Employees at the lodge also reported symptoms. NIOSH says inspections conducted in the facility in response to these complaints revealed that GWL was in compliance with all Ohio Department of Health and Ohio Department of Agriculture Rules regarding the public swimming pools and water features and they exceeded compliance with the Ohio Basic Building Code with their ventilation system.
NIOSH says Great Wolf Lodge cooperated fully in the investigation, increased their ventilation by 10%, brought in a nationally recognized ventilation expert to evaluate their system to insure it was performing as designed, conducted air sampling and water testing far in excess of any existing standards, and began an education program for their bathers to minimize the formation of chloramines in the water park.

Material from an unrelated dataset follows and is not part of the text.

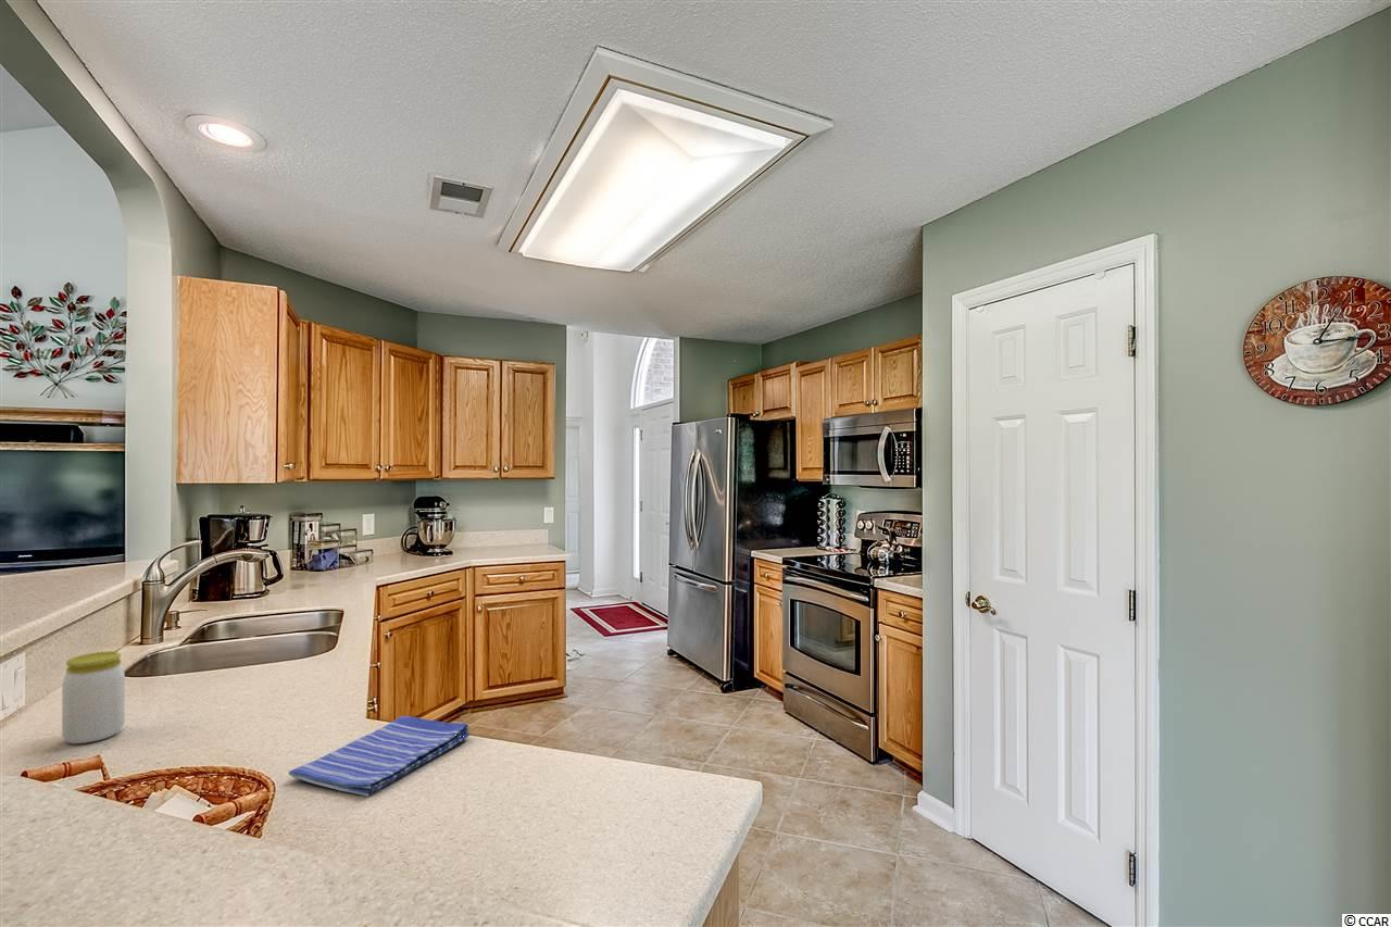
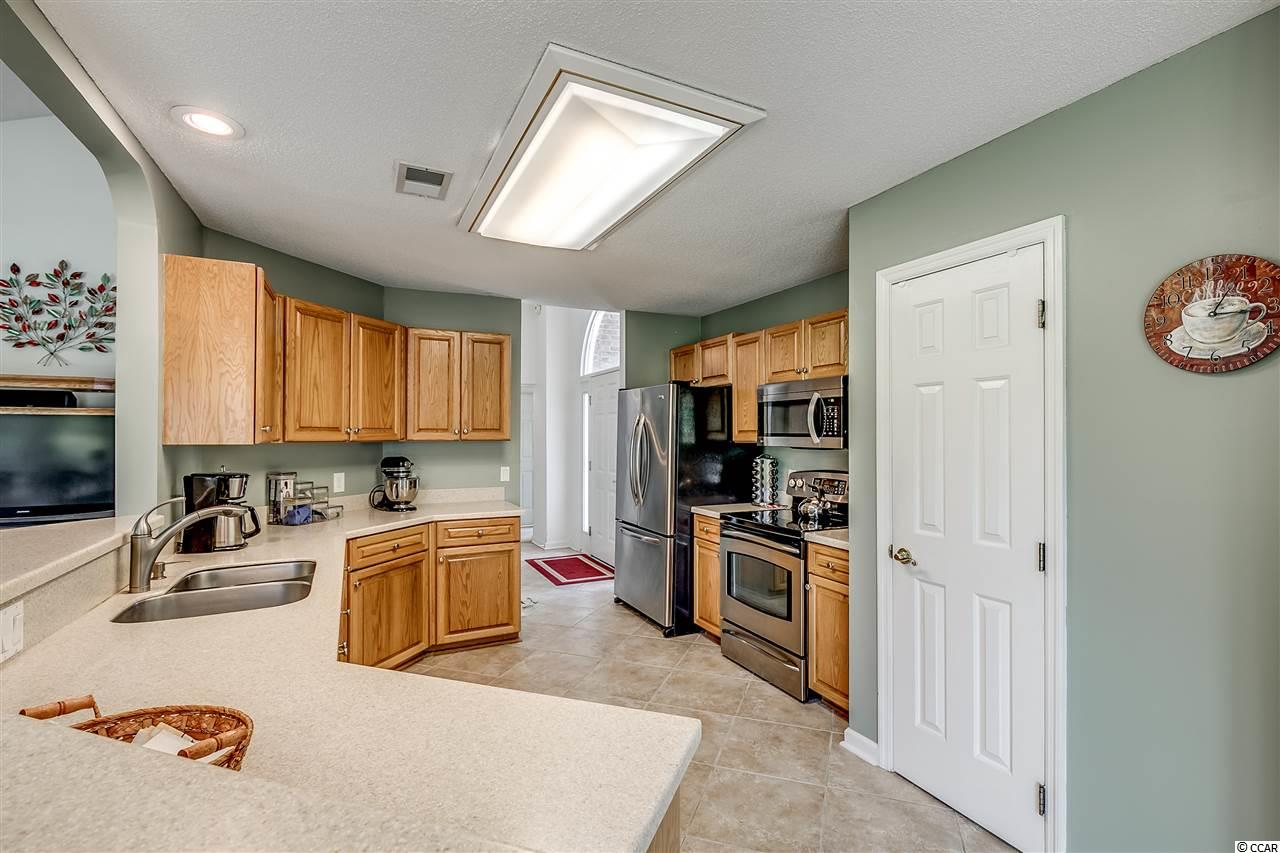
- dish towel [287,715,471,798]
- jar [61,650,126,744]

NIOSH's conclusion regarding employee exposure, who would have had long-term exposure compared to the short-term exposure experienced by any visitors to the water park, is that their review of the ventilation system, relative humidity and trichloramine measurements, the ventilation system at the time of their evaluation may not have been providing adequate capture and removal of chloramines at the pool surface and deck levels. Additionally, trichloramine concentrations measured were similar to levels found in other indoor swimming pool studies and some were at levels reported to cause irritation symptoms. Trichloramines are a naturally occurring byproduct in chlorinated pools. NIOSH's report also provides some recommendations to prevent these types of problems, most of which Great Wolf Lodge has already implemented.
Some of the symptoms can also be attributed to placing 3000 people in a close, warm, and humid environment during cold and flu season.